Write all of the entries out again exactly, but not the images.

RECORDS »
______________________________
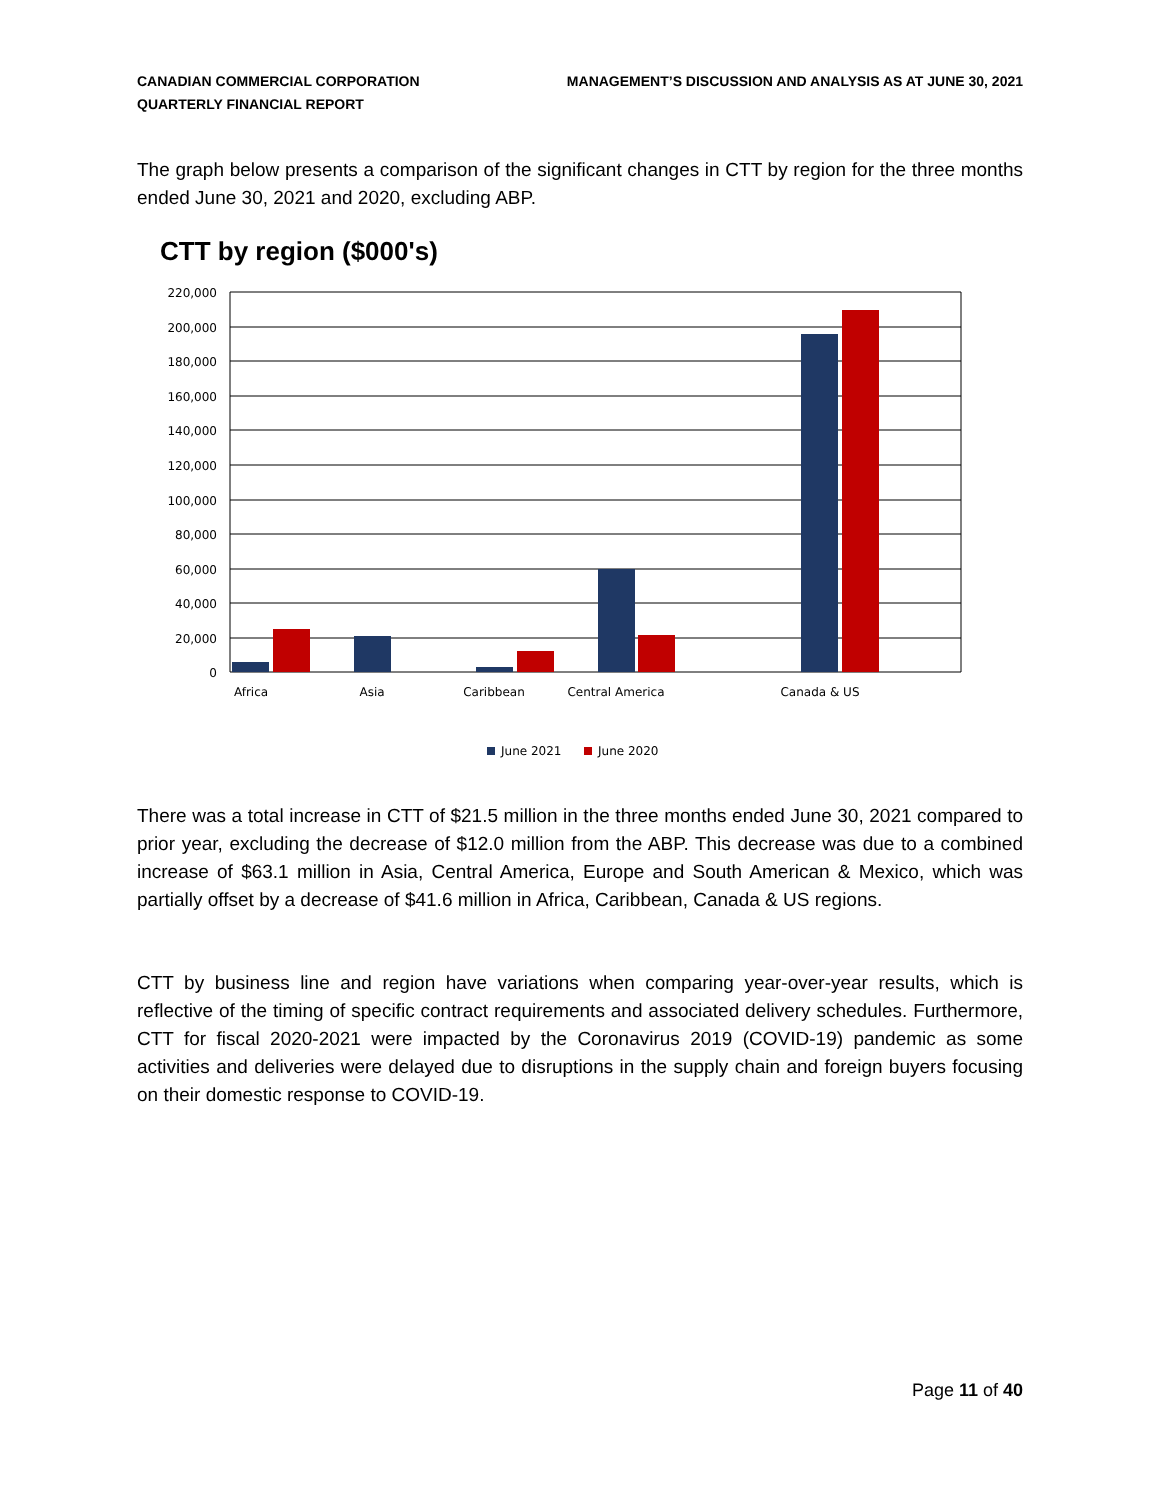CANADIAN COMMERCIAL CORPORATION
QUARTERLY FINANCIAL REPORT
MANAGEMENT’S DISCUSSION AND ANALYSIS AS AT JUNE 30, 2021
The graph below presents a comparison of the significant changes in CTT by region for the three months ended June 30, 2021 and 2020, excluding ABP.
CTT by region ($000's)
220,000
200,000
180,000
160,000
140,000
120,000
100,000
80,000
60,000
40,000
20,000
0
Africa
Asia
Caribbean
Central America
Canada & US
June 2021
June 2020
There was a total increase in CTT of $21.5 million in the three months ended June 30, 2021 compared to prior year, excluding the decrease of $12.0 million from the ABP. This decrease was due to a combined increase of $63.1 million in Asia, Central America, Europe and South American & Mexico, which was partially offset by a decrease of $41.6 million in Africa, Caribbean, Canada & US regions.
CTT by business line and region have variations when comparing year-over-year results, which is reflective of the timing of specific contract requirements and associated delivery schedules. Furthermore, CTT for fiscal 2020-2021 were impacted by the Coronavirus 2019 (COVID-19) pandemic as some activities and deliveries were delayed due to disruptions in the supply chain and foreign buyers focusing on their domestic response to COVID-19.
Page 11 of 40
______________________________
RESULT OF THIS EXERCISE »
CANADIAN COMMERCIAL CORPORATION
QUARTERLY FINANCIAL REPORT
MANAGEMENT’S DISCUSSION AND ANALYSIS AS AT JUNE 30, 2021
The graph below presents a comparison of the significant changes in CTT by region for the three months ended June 30, 2021 and 2020, excluding ABP.
CTT by region ($000's)
220,000
200,000
180,000
160,000
140,000
120,000
100,000
80,000
60,000
40,000
20,000
0
Africa
Asia
Caribbean
Central America
Canada & US
June 2021
June 2020
There was a total increase in CTT of $21.5 million in the three months ended June 30, 2021 compared to prior year, excluding the decrease of $12.0 million from the ABP. This decrease was due to a combined increase of $63.1 million in Asia, Central America, Europe and South American & Mexico, which was partially offset by a decrease of $41.6 million in Africa, Caribbean, Canada & US regions.
CTT by business line and region have variations when comparing year-over-year results, which is reflective of the timing of specific contract requirements and associated delivery schedules. Furthermore, CTT for fiscal 2020-2021 were impacted by the Coronavirus 2019 (COVID-19) pandemic as some activities and deliveries were delayed due to disruptions in the supply chain and foreign buyers focusing on their domestic response to COVID-19.
Page 11 of 40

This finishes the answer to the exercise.